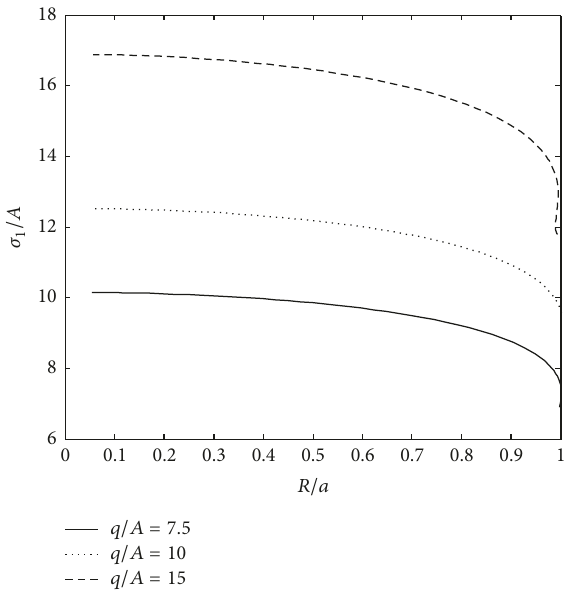
Figure 5: The radical stress distribution curve on membrane ( 𝑛 = 2 ; 𝛼 = 1 ).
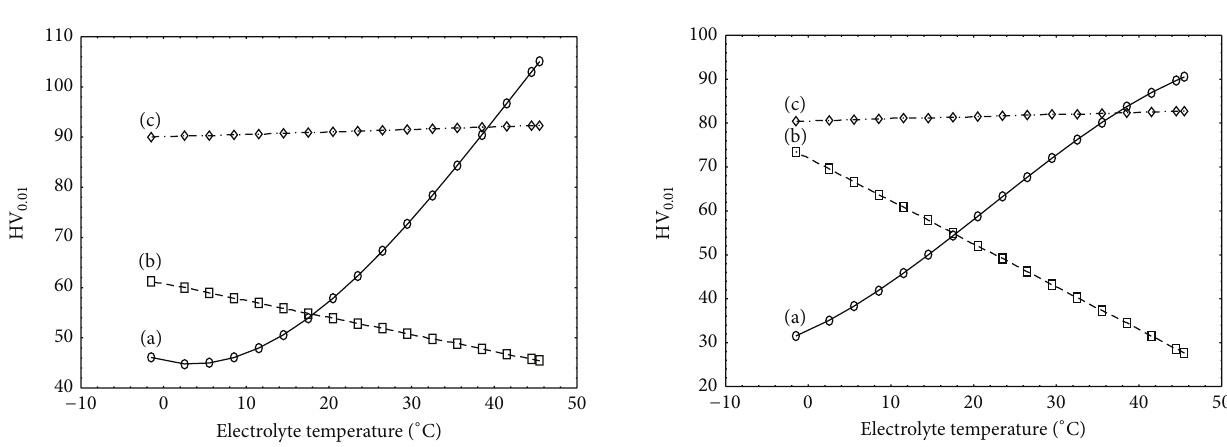
Figure 8: The dependence of the layer microhardness on the tem- perature of the electrolyte: c (H 2 SO 4 ) = 1.43mol ⋅ L −1 , c (C 2 H 2 O 4 ) = 0.06 mol ⋅ L −1 , U = 10V, t = 25min. (a) 1A ⋅ dm −2 , (b) 3 A ⋅ dm −2 , and (c) 5 A ⋅ dm −2 .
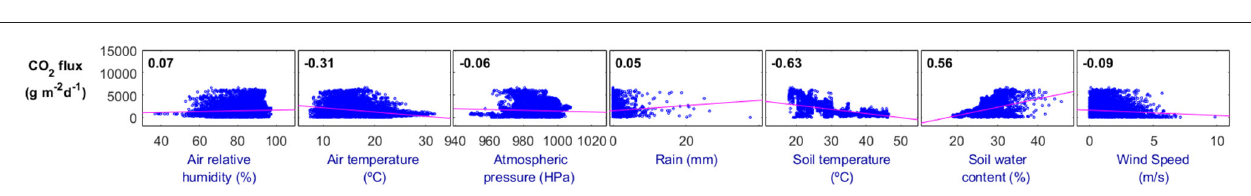
FIGURE 2 | Environmental and soil CO 2 flux time series for the period selected to build the regression model (2013–2014). Orange lines represent the soil CO 2 flux in all graphics, black line the rainfall (b) , and the blue lines the other monitored environmental variables, from (a–f) soil temperature, soil water content, air temperature, air relative humidity, atmospheric pressure and wind speed.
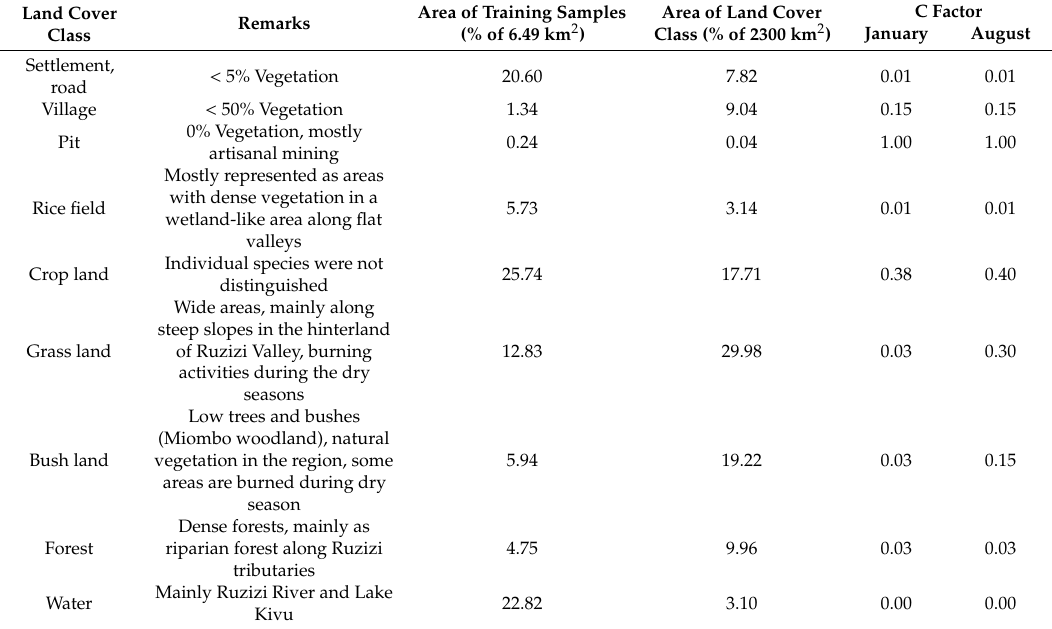
Table 3. Classes of Maximum Likelihood Classification and respective C factors, mainly based on the Malaysian Department of Agriculture (2010 [23:41], see Table 2).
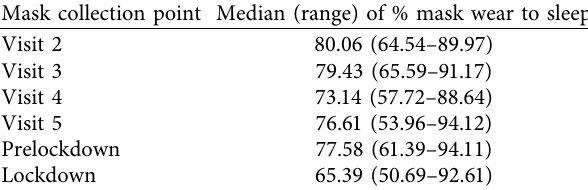
Table 2: Median and range of percentage compliance for the masks returned at each visit based on reported sleep hours and measured mask wear. Mask collection point Median (range) of % mask wear to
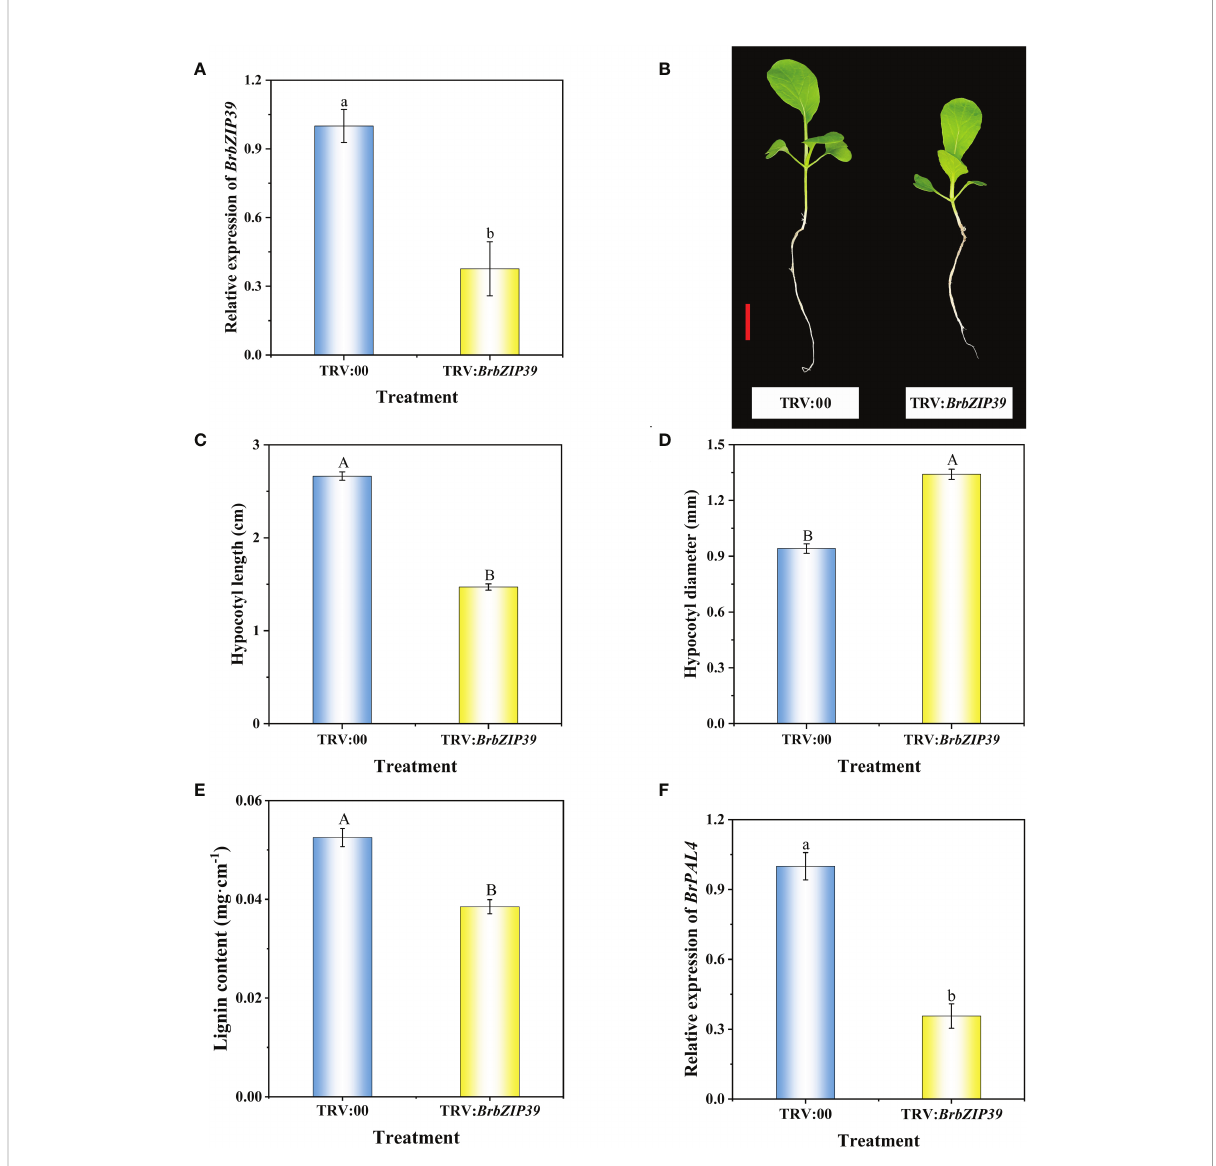
FIGURE 8 Silencing of BrbZIP39 in fl owering Chinese cabbage by virus-induced gene silencing. The phenotype (A) , relative expression of BrbZIP39 (B) , hypocotyl length (C) , hypocotyl diameter (D) , relative expression of BrPAL4 (E) , and lignin content (F) of TRV:00 and TRV : BrbZIP39 plants in fl owering Chinese cabbage. The vertical bars show the standard error of the mean ( n = 6). Red bar, 2 cm. Letters above columns mean signi fi cant difference at P <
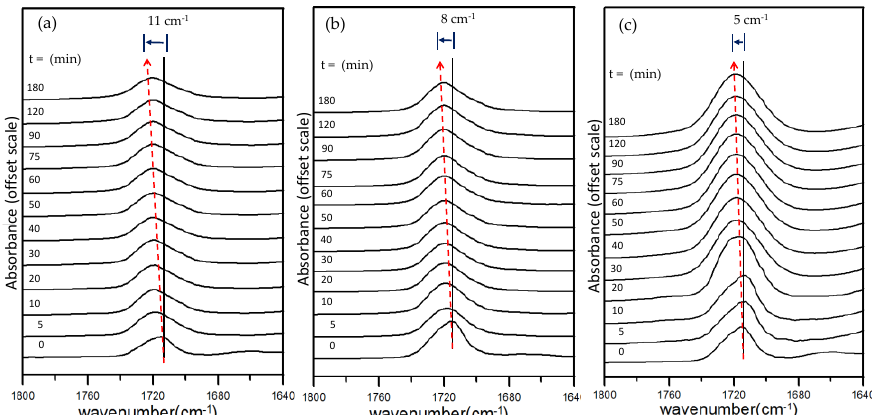
Figure 5. FTIR spectra in the carbonyl-stretching region of phenoxy/PBT blends after heating at 260 °C for various periods of time as indicated: phenoxy/PBT = ( a ) 9/1, ( b ) 5/5, and ( c ) 1/9.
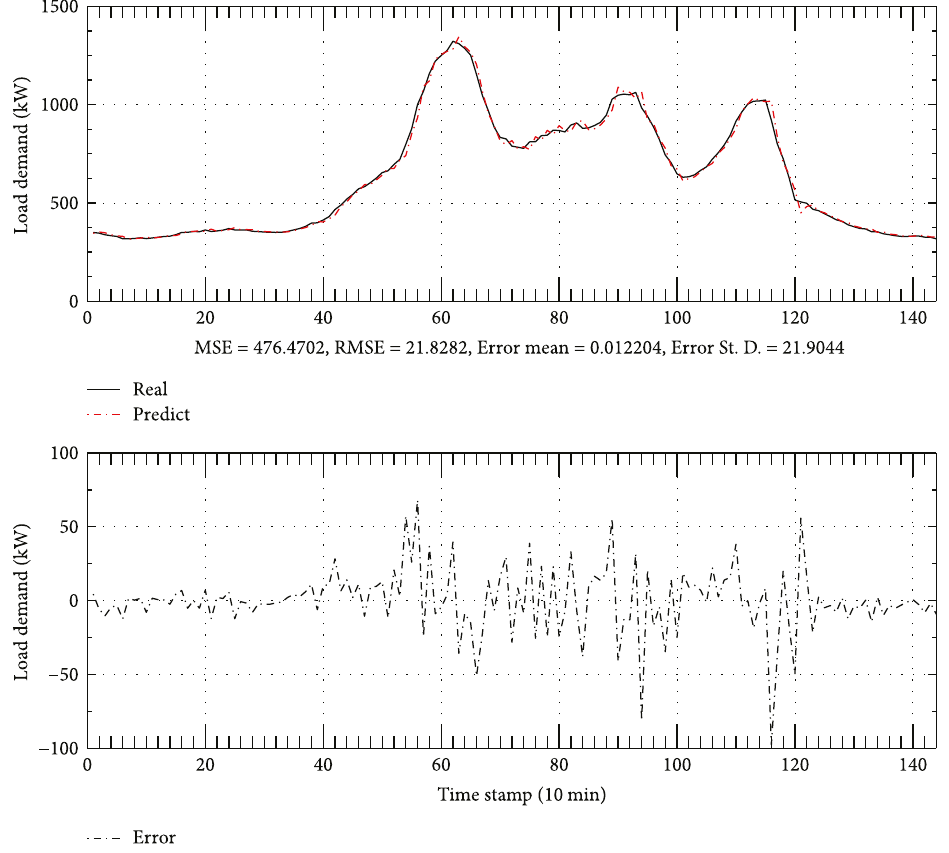
Figure 9: One day ahead RMSE value of demand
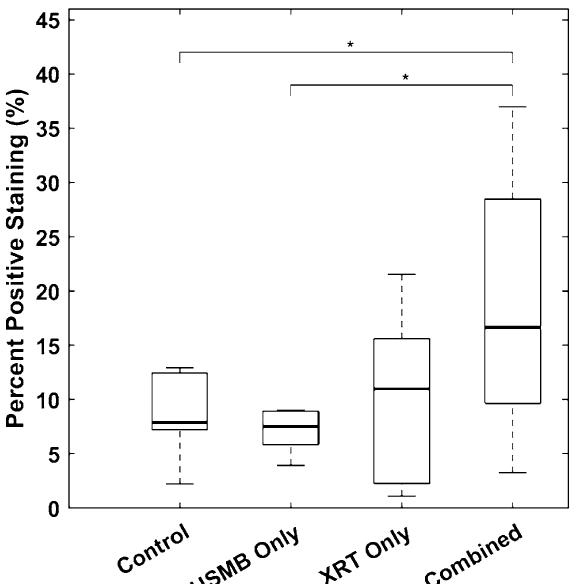
Figure 7. The percent positive staining for untreated controls, USMB-only, XRT-only, and combined treatment groups respectively. Boxplots show groupwise median (bold line), interquartile range (box), and standard deviation (dashed lines). A one-way analysis of variance demonstrated a statistically significant difference between group means (n = 30, df = 26, p = 0.026). Group-wise multiple comparisons are shown in horizontal lines. The mean differences in percent positive staining between combined and untreated controls, USMB-alone, and XRT-alone groups were 9.68% ( p = 0.037, 95% CI: 0.47–18.9%), 11.3% ( p = 0.036, 95% CI: 0.62–22.0%),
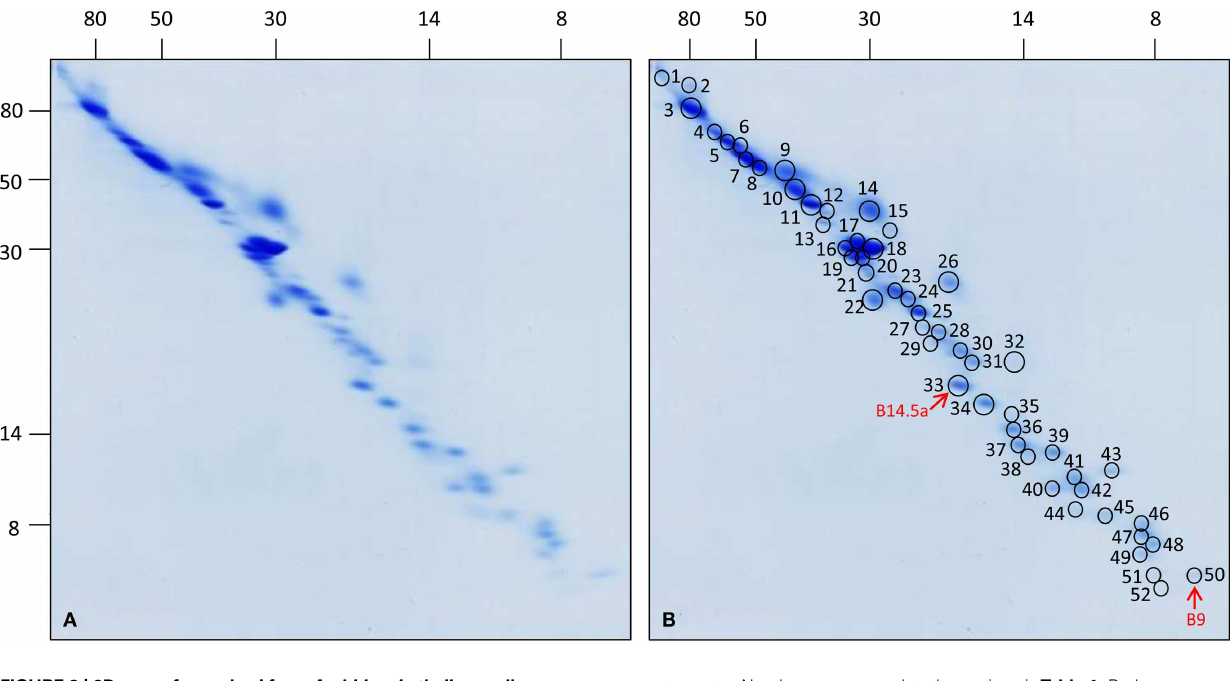
FIGURE 2 | 3D map of complex I from Arabidopsis thaliana cell culture .Total mitochondrial protein (1200 µ g each) was resolved by 3D BN/SDS/SDS-PAGE. (A) Coomassie-stained gel, (B) same gel as in (A) indicating protein spots which have been analyzed by mass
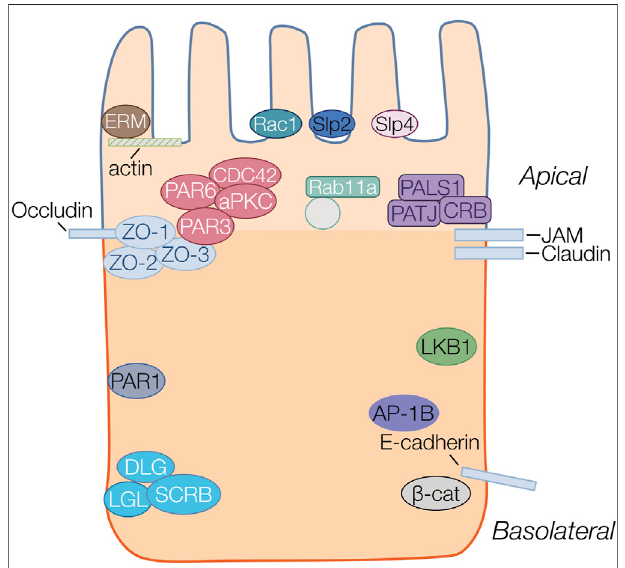
FIGURE 1 | Protein complexes important in epithelial polarity. Proteins belonging to the same family or complex are represented in the same color. Four major polarity complexes are highlighted: the apically localized ERM (brown), Crumbs (Crb/Pals1/Patj) (purple) and Par complex (Par3/Par6/ Cdc42/aPKC) (red) and the basolateral Scribble (Scrb/Lgl/Dlg) (aqua). The basolateral proteins Par1 (blue), LKB1(green) and AP-1B (purple) are also highlighted. Structural proteins including actin, and junctional proteins occluding, JAM, claudin and E-cadherin are all represented as rectangles. Par3 localizes to the cytoplasmic scaffolding Zonula Occludens (ZO) protein anchored to the membrane by occludin at the apical junctions. The ERM proteins provide anchorage to actin fi laments at the apical membrane. Synaptotagmin-like proteins (Slp2 (navy) and Slp4 (pink) are anchors for vectorial transport towards the apical membrane. Transcytotic vesicles, transiting from basolateral to apical surfaces are marked by Rab11a to deliver and maintain the recycling of apical membrane proteins at the apical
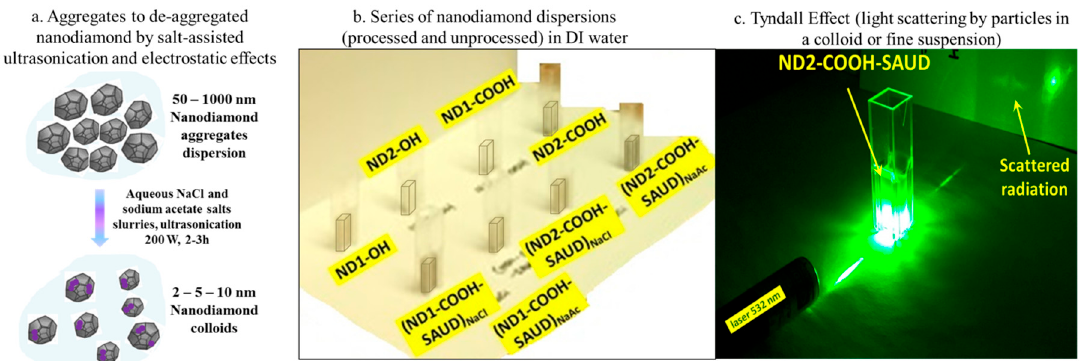
Figure 1. ( a ) Scheme of de-aggregation of nanodiamond following salt-assisted ultrasonication. The salts used are sodium chloride (NaCl) and sodium acetate (CH 3 COONa); ( b ) The series of nanodiamond dispersions and ( c ) Tyndall effect—light scattering by a representative de-aggregated nanodiamond (ND2-COOH-SAUD) colloid.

------

— WHAT YOU ARE ASKED TO DO —
Please repeat each line above exactly as it appears, but omit the pictures.

— SOLUTION FOR THIS EXERCISE —
Figure 5: The radical stress distribution curve on membrane ( 𝑛 = 2 ; 𝛼 = 1 ).
Figure 8: The dependence of the layer microhardness on the tem- perature of the electrolyte: c (H 2 SO 4 ) = 1.43mol ⋅ L −1 , c (C 2 H 2 O 4 ) = 0.06 mol ⋅ L −1 , U = 10V, t = 25min. (a) 1A ⋅ dm −2 , (b) 3 A ⋅ dm −2 , and (c) 5 A ⋅ dm −2 .
FIGURE 2 | Environmental and soil CO 2 flux time series for the period selected to build the regression model (2013–2014). Orange lines represent the soil CO 2 flux in all graphics, black line the rainfall (b) , and the blue lines the other monitored environmental variables, from (a–f) soil temperature, soil water content, air temperature, air relative humidity, atmospheric pressure and wind speed.
Table 3. Classes of Maximum Likelihood Classification and respective C factors, mainly based on the Malaysian Department of Agriculture (2010 [23:41], see Table 2).
Table 2: Median and range of percentage compliance for the masks returned at each visit based on reported sleep hours and measured mask wear. Mask collection point Median (range) of % mask wear to
FIGURE 8 Silencing of BrbZIP39 in fl owering Chinese cabbage by virus-induced gene silencing. The phenotype (A) , relative expression of BrbZIP39 (B) , hypocotyl length (C) , hypocotyl diameter (D) , relative expression of BrPAL4 (E) , and lignin content (F) of TRV:00 and TRV : BrbZIP39 plants in fl owering Chinese cabbage. The vertical bars show the standard error of the mean ( n = 6). Red bar, 2 cm. Letters above columns mean signi fi cant difference at P <
Figure 5. FTIR spectra in the carbonyl-stretching region of phenoxy/PBT blends after heating at 260 °C for various periods of time as indicated: phenoxy/PBT = ( a ) 9/1, ( b ) 5/5, and ( c ) 1/9.
Figure 9: One day ahead RMSE value of demand
Figure 7. The percent positive staining for untreated controls, USMB-only, XRT-only, and combined treatment groups respectively. Boxplots show groupwise median (bold line), interquartile range (box), and standard deviation (dashed lines). A one-way analysis of variance demonstrated a statistically significant difference between group means (n = 30, df = 26, p = 0.026). Group-wise multiple comparisons are shown in horizontal lines. The mean differences in percent positive staining between combined and untreated controls, USMB-alone, and XRT-alone groups were 9.68% ( p = 0.037, 95% CI: 0.47–18.9%), 11.3% ( p = 0.036, 95% CI: 0.62–22.0%),
FIGURE 2 | 3D map of complex I from Arabidopsis thaliana cell culture .Total mitochondrial protein (1200 µ g each) was resolved by 3D BN/SDS/SDS-PAGE. (A) Coomassie-stained gel, (B) same gel as in (A) indicating protein spots which have been analyzed by mass
FIGURE 1 | Protein complexes important in epithelial polarity. Proteins belonging to the same family or complex are represented in the same color. Four major polarity complexes are highlighted: the apically localized ERM (brown), Crumbs (Crb/Pals1/Patj) (purple) and Par complex (Par3/Par6/ Cdc42/aPKC) (red) and the basolateral Scribble (Scrb/Lgl/Dlg) (aqua). The basolateral proteins Par1 (blue), LKB1(green) and AP-1B (purple) are also highlighted. Structural proteins including actin, and junctional proteins occluding, JAM, claudin and E-cadherin are all represented as rectangles. Par3 localizes to the cytoplasmic scaffolding Zonula Occludens (ZO) protein anchored to the membrane by occludin at the apical junctions. The ERM proteins provide anchorage to actin fi laments at the apical membrane. Synaptotagmin-like proteins (Slp2 (navy) and Slp4 (pink) are anchors for vectorial transport towards the apical membrane. Transcytotic vesicles, transiting from basolateral to apical surfaces are marked by Rab11a to deliver and maintain the recycling of apical membrane proteins at the apical
Figure 1. ( a ) Scheme of de-aggregation of nanodiamond following salt-assisted ultrasonication. The salts used are sodium chloride (NaCl) and sodium acetate (CH 3 COONa); ( b ) The series of nanodiamond dispersions and ( c ) Tyndall effect—light scattering by a representative de-aggregated nanodiamond (ND2-COOH-SAUD) colloid.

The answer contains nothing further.